-- Exercise brief --
Copy out verbatim the part of the material that opens with the line containing "00:00-03:59: median 2.1, box" and closes with the line containing "12:00-15:59: median 2.1, box", both of those lines included.

-- Source records --
---------------
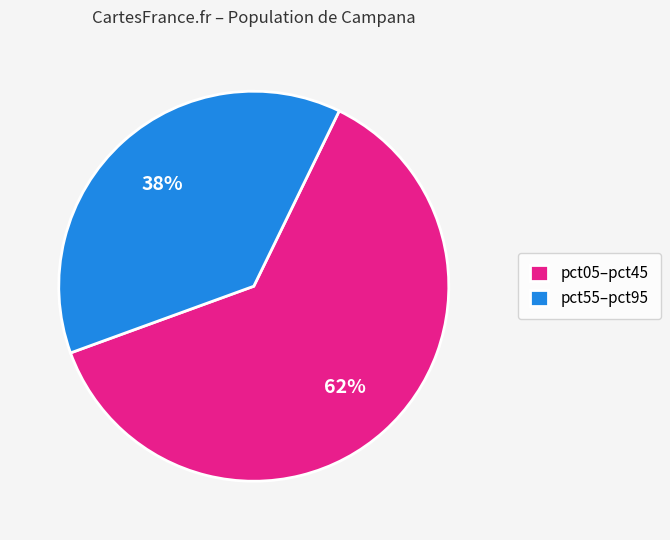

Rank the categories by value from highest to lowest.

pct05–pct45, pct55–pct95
---------------
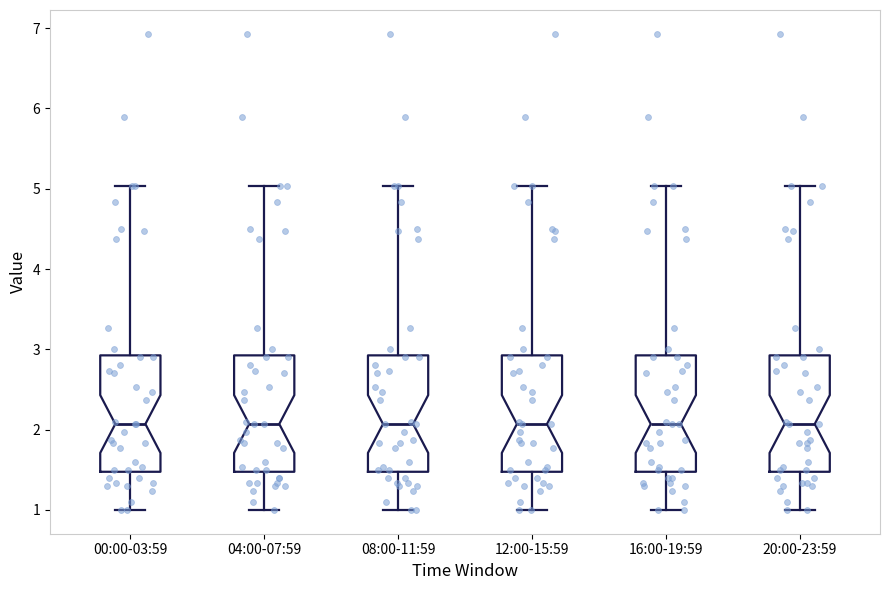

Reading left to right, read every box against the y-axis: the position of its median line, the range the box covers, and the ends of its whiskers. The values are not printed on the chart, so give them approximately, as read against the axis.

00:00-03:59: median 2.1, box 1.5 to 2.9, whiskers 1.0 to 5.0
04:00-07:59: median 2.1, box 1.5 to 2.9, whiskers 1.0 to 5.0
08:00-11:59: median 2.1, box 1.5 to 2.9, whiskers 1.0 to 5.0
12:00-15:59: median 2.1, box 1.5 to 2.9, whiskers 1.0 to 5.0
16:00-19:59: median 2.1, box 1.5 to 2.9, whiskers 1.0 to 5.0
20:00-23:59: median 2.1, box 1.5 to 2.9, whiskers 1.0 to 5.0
---------------
-- Answer for the task --
00:00-03:59: median 2.1, box 1.5 to 2.9, whiskers 1.0 to 5.0
04:00-07:59: median 2.1, box 1.5 to 2.9, whiskers 1.0 to 5.0
08:00-11:59: median 2.1, box 1.5 to 2.9, whiskers 1.0 to 5.0
12:00-15:59: median 2.1, box 1.5 to 2.9, whiskers 1.0 to 5.0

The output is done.